• SHORT TASK A:
Copy out the records word for word, beginning at the start of the records and ending with the line that contains "crop: (469, 255)". Leave the pictures out.

======== DOCUMENT PASSAGE ========

Building an easily searchable and accessible library of documents is harder than you might think — especially when those files hold highly complex engineering and manufacturing information.
To make that idea a reality, Downtown Pittsburgh-based applied AI company Cognistx partnered with technical learning association SAE International, headquartered in the Pittsburgh suburb Warrendale, to establish what they’ve called the OnQue Digital Standards System. The new platform uses natural language processing and text intelligence to make SAE’s vast library of engineering documents and standards more accessible to workers and companies that need them. So far, Cognistx has processed over 3,000 files from SAE’s library in the AI-powered system.
Why does that matter?
Typically, associations like SAE make their documents available to clients in a narrative format, requiring engineers and technologists to obtain an entire file even when they might only need part of it.
“What we found is that customers and users were utilizing pieces of our data in a much more disaggregated way — not in this sort of regular document, you know, PDF or XML format,” Frank Menchaca, chief growth officer for SAE, told Technical.ly, “but at a very sort of micro level where they were interested in maybe finding particular specifications.”

========

• SHORT TASK B:
According to the article on the OnQue Digital Standards System, how many files from SAE's library has Cognistx processed so far?

======== DATASET ========

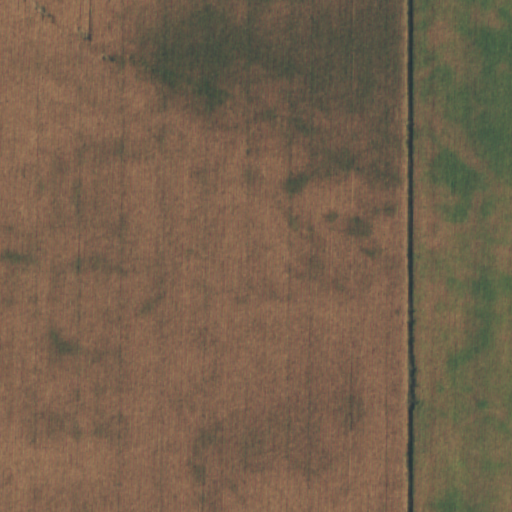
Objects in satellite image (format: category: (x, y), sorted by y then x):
crop: (205, 255)
crop: (469, 255)
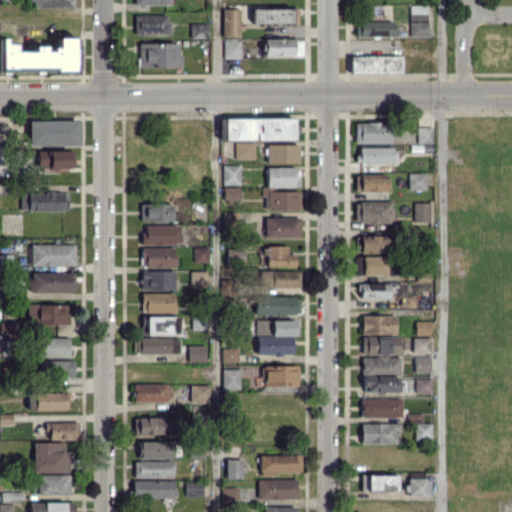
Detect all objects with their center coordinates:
building: (150, 1)
building: (52, 3)
road: (488, 13)
building: (273, 15)
building: (417, 20)
building: (230, 22)
building: (150, 24)
building: (372, 28)
building: (198, 30)
building: (282, 46)
road: (461, 47)
building: (230, 49)
building: (158, 54)
building: (38, 57)
building: (374, 64)
road: (256, 95)
building: (258, 128)
building: (52, 132)
building: (371, 132)
building: (423, 134)
building: (243, 150)
building: (281, 153)
building: (374, 154)
building: (53, 159)
building: (229, 174)
building: (415, 180)
building: (369, 182)
building: (280, 188)
building: (229, 193)
building: (43, 201)
building: (372, 211)
building: (154, 212)
building: (420, 212)
building: (229, 217)
building: (280, 226)
building: (160, 234)
building: (371, 243)
building: (50, 254)
building: (199, 254)
building: (234, 254)
road: (101, 255)
road: (214, 255)
building: (277, 255)
road: (326, 255)
building: (156, 256)
road: (438, 256)
building: (372, 265)
building: (197, 278)
building: (280, 278)
building: (156, 279)
building: (51, 281)
building: (373, 290)
building: (156, 301)
building: (275, 305)
building: (46, 313)
building: (197, 323)
building: (376, 323)
building: (157, 324)
building: (421, 327)
building: (8, 329)
building: (274, 335)
building: (378, 344)
building: (420, 344)
building: (155, 345)
building: (6, 346)
building: (52, 346)
building: (195, 352)
building: (228, 354)
building: (420, 363)
building: (56, 366)
building: (276, 375)
building: (229, 378)
building: (421, 384)
building: (150, 392)
building: (198, 393)
building: (45, 400)
building: (379, 407)
building: (5, 418)
building: (151, 425)
building: (418, 426)
building: (61, 429)
building: (377, 433)
building: (155, 449)
building: (48, 456)
building: (277, 463)
building: (233, 467)
building: (151, 468)
building: (377, 481)
building: (50, 483)
building: (417, 486)
building: (151, 488)
building: (275, 488)
building: (192, 489)
building: (10, 495)
building: (228, 495)
building: (50, 506)
building: (5, 507)
building: (278, 509)
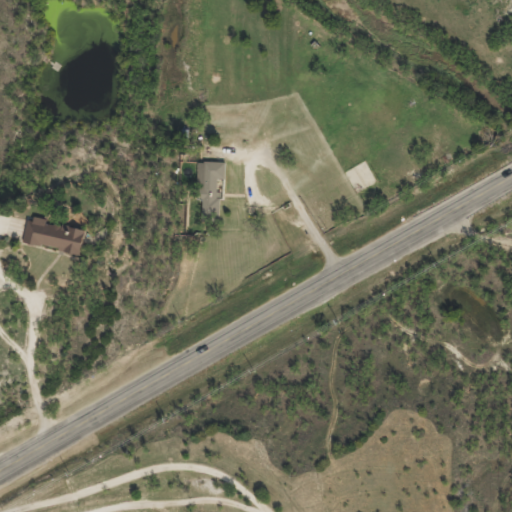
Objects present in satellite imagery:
building: (209, 188)
road: (302, 212)
building: (54, 234)
road: (256, 321)
road: (179, 500)
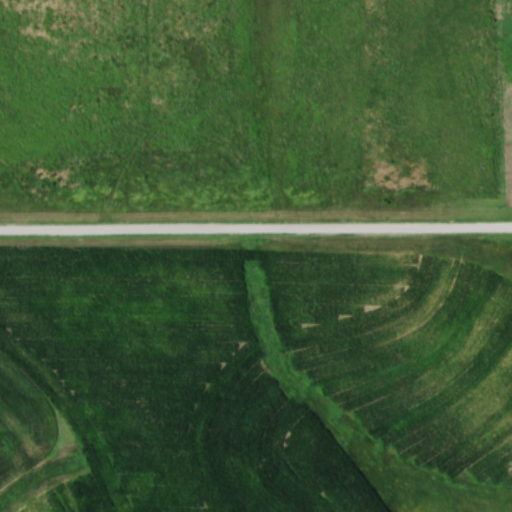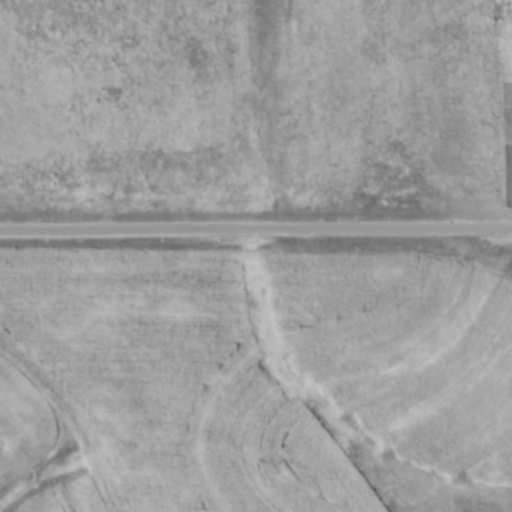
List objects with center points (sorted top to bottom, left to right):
road: (255, 229)
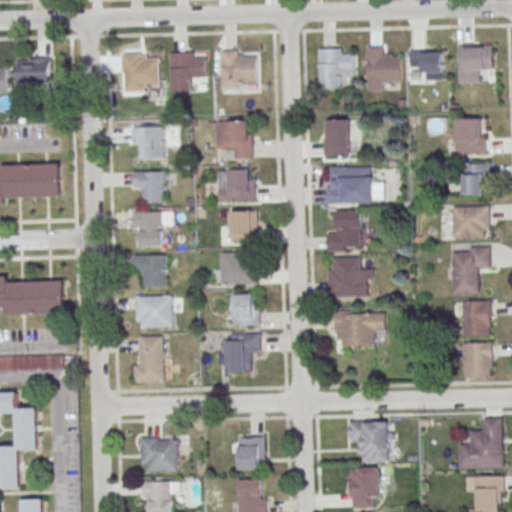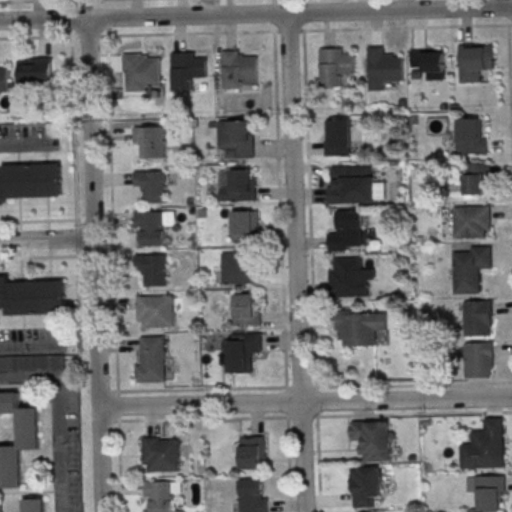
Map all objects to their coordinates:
road: (28, 0)
road: (255, 12)
road: (255, 30)
building: (474, 61)
building: (428, 63)
building: (335, 66)
building: (382, 68)
building: (187, 69)
building: (239, 69)
building: (34, 70)
building: (239, 70)
building: (141, 72)
building: (142, 72)
building: (4, 78)
road: (509, 92)
road: (71, 127)
building: (469, 136)
building: (237, 137)
building: (238, 137)
building: (338, 137)
building: (151, 140)
building: (153, 141)
road: (25, 144)
building: (476, 178)
building: (476, 178)
building: (30, 181)
building: (30, 181)
building: (152, 185)
building: (238, 185)
building: (353, 185)
building: (153, 186)
building: (472, 220)
building: (471, 222)
building: (245, 225)
building: (149, 227)
building: (152, 227)
building: (347, 232)
road: (46, 238)
road: (75, 238)
road: (296, 262)
road: (94, 264)
building: (152, 268)
building: (239, 268)
building: (240, 268)
building: (469, 268)
building: (471, 268)
building: (154, 269)
road: (281, 270)
road: (311, 271)
road: (112, 273)
building: (349, 278)
building: (350, 278)
building: (33, 296)
building: (33, 297)
road: (77, 304)
building: (247, 309)
building: (155, 311)
building: (157, 311)
building: (477, 317)
building: (478, 318)
building: (359, 327)
building: (359, 327)
parking lot: (32, 341)
road: (25, 344)
building: (241, 351)
building: (151, 358)
building: (478, 359)
building: (479, 359)
building: (152, 360)
building: (31, 362)
road: (304, 386)
road: (304, 402)
road: (57, 415)
road: (305, 416)
building: (17, 439)
building: (17, 439)
building: (373, 439)
building: (484, 446)
building: (485, 446)
building: (251, 453)
building: (160, 454)
building: (161, 454)
building: (364, 486)
building: (488, 492)
building: (492, 493)
building: (160, 495)
building: (252, 495)
building: (159, 496)
building: (253, 496)
building: (33, 505)
building: (34, 505)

========

• RESPONSE A:
Objects in satellite image (format: category: (x, y), sorted by y then x):
crop: (205, 255)
crop: (469, 255)

• RESPONSE B:
Over 3,000 files.